(GOAL 1): List every person named in the Telecom Italia press release.
(GOAL 2): Reproduce a passage of the Telecom Italia press release word for word, beginning at the words "Telecom Italia S.p.A.: TELECOM" and stopping after "Italian Regulatory (Text)".
(GOAL 3): Go on writing the Telecom Italia press release about the shareholders' meeting, starting right after its final sentence.

(PASSAGE GIVEN):
Telecom Italia S.p.A.: TELECOM ITALIA SHAREHOLDERS' MEETING CONCLUDED -Settlement approved with Carlo Orazio Buora and Riccar..
18 Oktober 2012 - 7:35PM
Italian Regulatory (Text)
PRESS RELEASE
TELECOM ITALIA SHAREHOLDERS' MEETING CONCLUDED Settlement approved
with Carlo Orazio Buora and Riccardo Ruggiero
Rozzano (MI), 18 October 2012 The Shareholders' Meeting, chaired by
Franco Bernabè, approved today the dispute settlement, pursuant to
article 1965 of the Italian Civil Code, with former Executive
Directors Carlo Orazio Buora and Riccardo Ruggiero, and therefore
the settlement of the corporate liability action against them, for
the sums of 1 million and 1.5 million euros respectively. The
settlements are full and final. With respect to Riccardo Ruggiero
the settlement includes the Company's waiver of its right to join
the criminal proceedings in which the former Managing Director
faces charges of obstructing the public supervisory authorities
from performing their functions with reference to the mobile
customer base data provided to AgCom. In view of today's
Shareholders' Meeting, Consob asked the Company's Directors and
Statutory Auditors to provide further information, pursuant to
article 114, paragraph 5, of Legislative Decree 58/1998. Attached
are the notes published yesterday by the Company and the statement
made by the Chairman of the Board of Statutory Auditors during the
meeting.

(Part of a data file)
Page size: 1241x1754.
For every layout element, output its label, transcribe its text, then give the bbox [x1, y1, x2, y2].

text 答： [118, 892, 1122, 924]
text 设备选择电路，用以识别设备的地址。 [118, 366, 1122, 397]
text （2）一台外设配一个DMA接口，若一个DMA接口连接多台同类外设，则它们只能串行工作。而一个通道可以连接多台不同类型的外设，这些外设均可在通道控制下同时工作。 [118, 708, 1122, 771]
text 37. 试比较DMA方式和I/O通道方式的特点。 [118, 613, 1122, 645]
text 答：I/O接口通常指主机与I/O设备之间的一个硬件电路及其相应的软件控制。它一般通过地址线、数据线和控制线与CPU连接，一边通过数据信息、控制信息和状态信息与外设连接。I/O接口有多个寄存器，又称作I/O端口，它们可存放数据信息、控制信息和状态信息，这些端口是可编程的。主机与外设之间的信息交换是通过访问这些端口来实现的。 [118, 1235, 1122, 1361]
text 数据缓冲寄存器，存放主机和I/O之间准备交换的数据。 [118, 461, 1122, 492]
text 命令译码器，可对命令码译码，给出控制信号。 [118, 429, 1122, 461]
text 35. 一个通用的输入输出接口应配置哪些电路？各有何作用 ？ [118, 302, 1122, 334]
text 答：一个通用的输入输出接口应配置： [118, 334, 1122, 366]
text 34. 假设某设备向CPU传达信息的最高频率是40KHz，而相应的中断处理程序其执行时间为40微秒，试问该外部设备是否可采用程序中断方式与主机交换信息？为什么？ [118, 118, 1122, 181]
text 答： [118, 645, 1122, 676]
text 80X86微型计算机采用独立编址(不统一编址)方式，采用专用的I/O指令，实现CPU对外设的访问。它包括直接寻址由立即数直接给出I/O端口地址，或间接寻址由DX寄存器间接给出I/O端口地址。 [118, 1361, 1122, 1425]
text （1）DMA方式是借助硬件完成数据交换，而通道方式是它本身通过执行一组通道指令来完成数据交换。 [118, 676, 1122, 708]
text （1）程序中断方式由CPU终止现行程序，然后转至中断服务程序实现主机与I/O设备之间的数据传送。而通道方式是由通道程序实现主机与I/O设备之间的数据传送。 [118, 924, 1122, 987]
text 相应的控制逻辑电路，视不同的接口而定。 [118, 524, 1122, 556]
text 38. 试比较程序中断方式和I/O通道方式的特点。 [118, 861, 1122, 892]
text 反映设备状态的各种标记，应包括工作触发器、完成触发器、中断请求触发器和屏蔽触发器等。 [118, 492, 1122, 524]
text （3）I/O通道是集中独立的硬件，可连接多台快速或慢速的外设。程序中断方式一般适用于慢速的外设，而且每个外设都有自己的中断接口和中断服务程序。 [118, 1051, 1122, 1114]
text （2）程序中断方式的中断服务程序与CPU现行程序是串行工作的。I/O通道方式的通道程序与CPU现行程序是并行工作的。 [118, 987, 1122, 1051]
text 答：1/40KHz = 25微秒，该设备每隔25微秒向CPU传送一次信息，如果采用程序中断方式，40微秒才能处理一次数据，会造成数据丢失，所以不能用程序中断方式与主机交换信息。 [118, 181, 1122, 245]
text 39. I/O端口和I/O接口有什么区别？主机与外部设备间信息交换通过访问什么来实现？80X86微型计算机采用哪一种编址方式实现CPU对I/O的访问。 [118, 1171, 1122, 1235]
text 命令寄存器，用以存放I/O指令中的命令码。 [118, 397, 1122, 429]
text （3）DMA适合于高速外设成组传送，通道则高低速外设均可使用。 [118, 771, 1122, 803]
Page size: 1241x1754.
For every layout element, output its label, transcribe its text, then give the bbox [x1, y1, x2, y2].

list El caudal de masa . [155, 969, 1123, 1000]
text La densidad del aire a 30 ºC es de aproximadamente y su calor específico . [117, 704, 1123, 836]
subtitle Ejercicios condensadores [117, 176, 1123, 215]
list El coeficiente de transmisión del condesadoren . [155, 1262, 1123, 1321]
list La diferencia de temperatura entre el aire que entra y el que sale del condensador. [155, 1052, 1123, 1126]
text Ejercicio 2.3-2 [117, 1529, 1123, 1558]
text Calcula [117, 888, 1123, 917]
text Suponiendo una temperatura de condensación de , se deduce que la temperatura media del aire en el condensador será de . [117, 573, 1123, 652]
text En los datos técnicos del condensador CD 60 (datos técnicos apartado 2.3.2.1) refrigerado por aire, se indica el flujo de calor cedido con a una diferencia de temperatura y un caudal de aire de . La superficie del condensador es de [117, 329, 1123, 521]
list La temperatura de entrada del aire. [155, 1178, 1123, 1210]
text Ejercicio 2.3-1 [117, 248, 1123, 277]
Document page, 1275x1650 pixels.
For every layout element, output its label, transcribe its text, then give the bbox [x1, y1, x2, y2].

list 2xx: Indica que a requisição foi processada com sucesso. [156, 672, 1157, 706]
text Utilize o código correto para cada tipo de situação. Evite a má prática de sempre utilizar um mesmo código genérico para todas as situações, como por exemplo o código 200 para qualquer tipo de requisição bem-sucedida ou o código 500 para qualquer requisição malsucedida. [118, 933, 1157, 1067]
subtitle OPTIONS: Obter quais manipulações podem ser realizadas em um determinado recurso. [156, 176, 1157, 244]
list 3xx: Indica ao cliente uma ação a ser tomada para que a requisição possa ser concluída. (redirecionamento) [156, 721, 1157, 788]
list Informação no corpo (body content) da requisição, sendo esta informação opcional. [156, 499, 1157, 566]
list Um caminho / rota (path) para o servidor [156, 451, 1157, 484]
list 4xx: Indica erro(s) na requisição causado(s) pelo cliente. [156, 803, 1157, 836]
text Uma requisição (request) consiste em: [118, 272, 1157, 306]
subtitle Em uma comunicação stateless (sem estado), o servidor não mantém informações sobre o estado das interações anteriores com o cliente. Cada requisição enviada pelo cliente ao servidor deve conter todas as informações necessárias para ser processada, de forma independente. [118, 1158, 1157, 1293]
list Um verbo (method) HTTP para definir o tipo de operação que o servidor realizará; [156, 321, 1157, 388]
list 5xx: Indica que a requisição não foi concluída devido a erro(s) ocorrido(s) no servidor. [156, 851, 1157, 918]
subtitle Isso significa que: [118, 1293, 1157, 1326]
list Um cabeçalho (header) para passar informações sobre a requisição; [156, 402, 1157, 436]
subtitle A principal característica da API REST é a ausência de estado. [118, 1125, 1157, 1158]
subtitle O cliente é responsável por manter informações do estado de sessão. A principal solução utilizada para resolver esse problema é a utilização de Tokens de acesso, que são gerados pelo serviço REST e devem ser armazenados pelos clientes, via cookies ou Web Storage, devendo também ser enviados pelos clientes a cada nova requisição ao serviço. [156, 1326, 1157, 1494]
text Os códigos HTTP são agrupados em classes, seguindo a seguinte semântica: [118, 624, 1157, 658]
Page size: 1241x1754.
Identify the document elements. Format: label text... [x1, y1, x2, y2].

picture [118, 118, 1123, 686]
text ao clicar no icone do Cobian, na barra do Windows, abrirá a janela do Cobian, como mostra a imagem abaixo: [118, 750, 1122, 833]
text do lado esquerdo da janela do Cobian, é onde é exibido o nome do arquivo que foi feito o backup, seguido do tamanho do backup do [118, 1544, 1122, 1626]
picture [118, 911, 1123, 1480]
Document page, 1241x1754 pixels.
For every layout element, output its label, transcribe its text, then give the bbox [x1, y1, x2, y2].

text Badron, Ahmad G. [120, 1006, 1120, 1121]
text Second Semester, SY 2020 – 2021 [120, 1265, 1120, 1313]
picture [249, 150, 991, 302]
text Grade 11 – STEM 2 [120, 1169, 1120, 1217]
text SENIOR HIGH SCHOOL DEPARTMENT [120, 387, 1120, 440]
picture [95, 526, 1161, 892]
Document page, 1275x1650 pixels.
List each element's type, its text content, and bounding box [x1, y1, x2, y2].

(ANSWER 1): Carlo Orazio Buora, Riccardo Ruggiero, Franco Bernabè

(ANSWER 2):
Telecom Italia S.p.A.: TELECOM ITALIA SHAREHOLDERS' MEETING CONCLUDED -Settlement approved with Carlo Orazio Buora and Riccar..
18 Oktober 2012 - 7:35PM
Italian Regulatory (Text)

(ANSWER 3):
Attachment 1 supplementary notes to the management report
Attachment 2 further information Attachment 3 statement by the
Chairman of the Board of Statutory Auditors The minutes of the
Shareholders' Meeting will be made available to the public at the
company head offices and on the web sites of Telecom Italia
(www.telecomitalia.com/tit/it/about-us/generalarchive.html) and
Borsa Italiana (www.borsaitaliana.it) as required by law. The
report on the voting results will also be made available on the
company web site within the next 5 days.
Telecom Italia Press Office
+39 06 3688 2610 http://www.telecomitalia.com/media
Telecom Italia Investor Relations
+39 02 8595 4131 http://www.telecomitalia.com/investorrelations
ATTACHMENT 1
With an order dated 15 October 2012 Consob asked for the
dissemination of some information, set out below, to supplement
that contained in the report explaining the Board's proposals to
the Shareholders' Meeting called for 18 October 2012.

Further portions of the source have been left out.